The Equal Employment Opportunity Commission (EEOC) recently posted additional, updated guidance(link is external) for employers regarding what they should do when an employee has a known medical condition, that the CDC identifies as placing the individual at higher risk for severe illness, comes back to work and does not request any accommodations. In Q&A G.4 and G.5, the EEOC makes clear that the ADA does not mandate the employer take action if the employee does not request a reasonable accommodation. Even if an employer is concerned about the employee’s health being jeopardized upon returning to the workplace, the ADA does not allow the employer to exclude or take adverse action against an employee solely because the employee has a disability that might put him or her at a greater risk. However, if the employee’s disability poses a “direct threat” to his or her health that cannot be eliminated or reduced by a reasonable accommodation, then an employer may exclude the employee from returning to the workplace. The direct threat standard is high and the assessment must be individualized. Further, employers must engage in the interactive process to determine if there is a reasonable accommodation that would allow the employee to return to the workplace, and if not, then employers must consider other accommodations such as telework, leave or reassignment.      

North Carolina Employers should also be aware that the NCDHHS published resources for Phase I of Gov.
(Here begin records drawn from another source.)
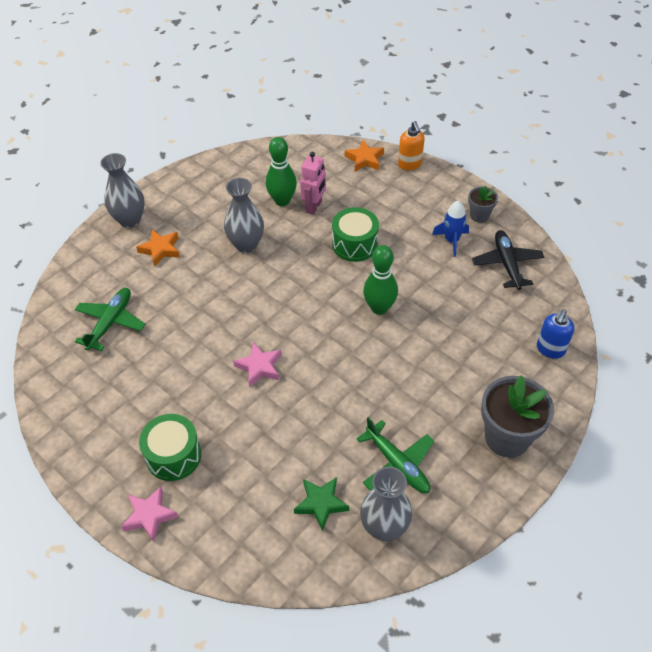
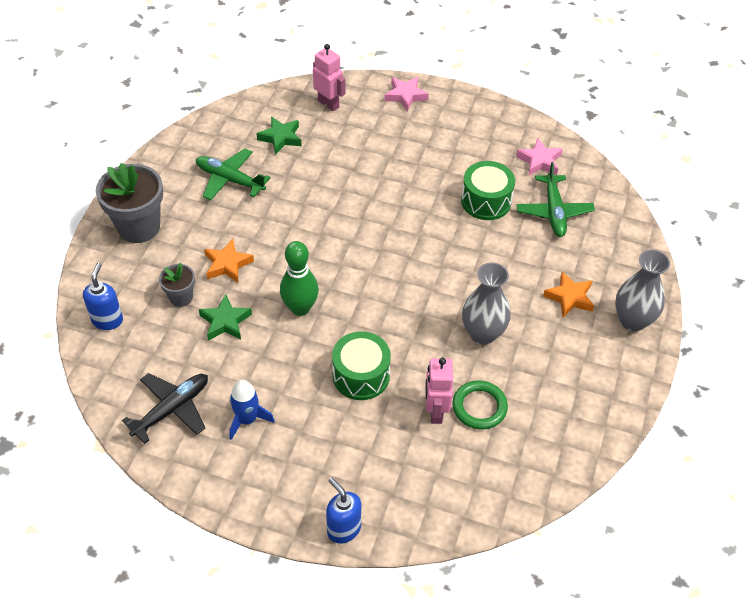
camera: 155 degrees right, 0 degrees up
green drum [139,414,201,481] -> green drum moved to [461,161,515,220]
pink star [233,342,281,387] -> pink star moved to [516,138,563,176]
green bowling pin [266,137,297,206] -> green ring [452,380,508,429]
orange star [345,140,384,171] -> orange star moved to [204,239,254,283]
grey vase [360,467,412,541] -> none
orange soap dispenser [398,121,425,170] -> blue soap dispenser [326,477,361,543]
grey flower pot [468,186,498,223] -> grey flower pot moved to [159,263,195,307]
black plane [472,230,544,290] -> black plane turned 105 degrees counterclockwise [122,373,208,444]
none -> green star [199,294,252,341]
none -> pink robot [313,44,346,111]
Cooper’s reopening plan

  • Checklist for Business Owners: This includes descriptions of required signage, cleaning and disinfecting, and recommendations of steps to take when employees return.
  • Signage for Businesses: NCDHHS provides models to meet required posting requirements, including the “Know Your Ws” poster and an “Emergency Maximum Occupancy” posting.
  • Symptom Screening Checklist: This easy-to-use checklist covers daily screening to determine if employees should come to work and screening to determine when employees may return to work after an illness.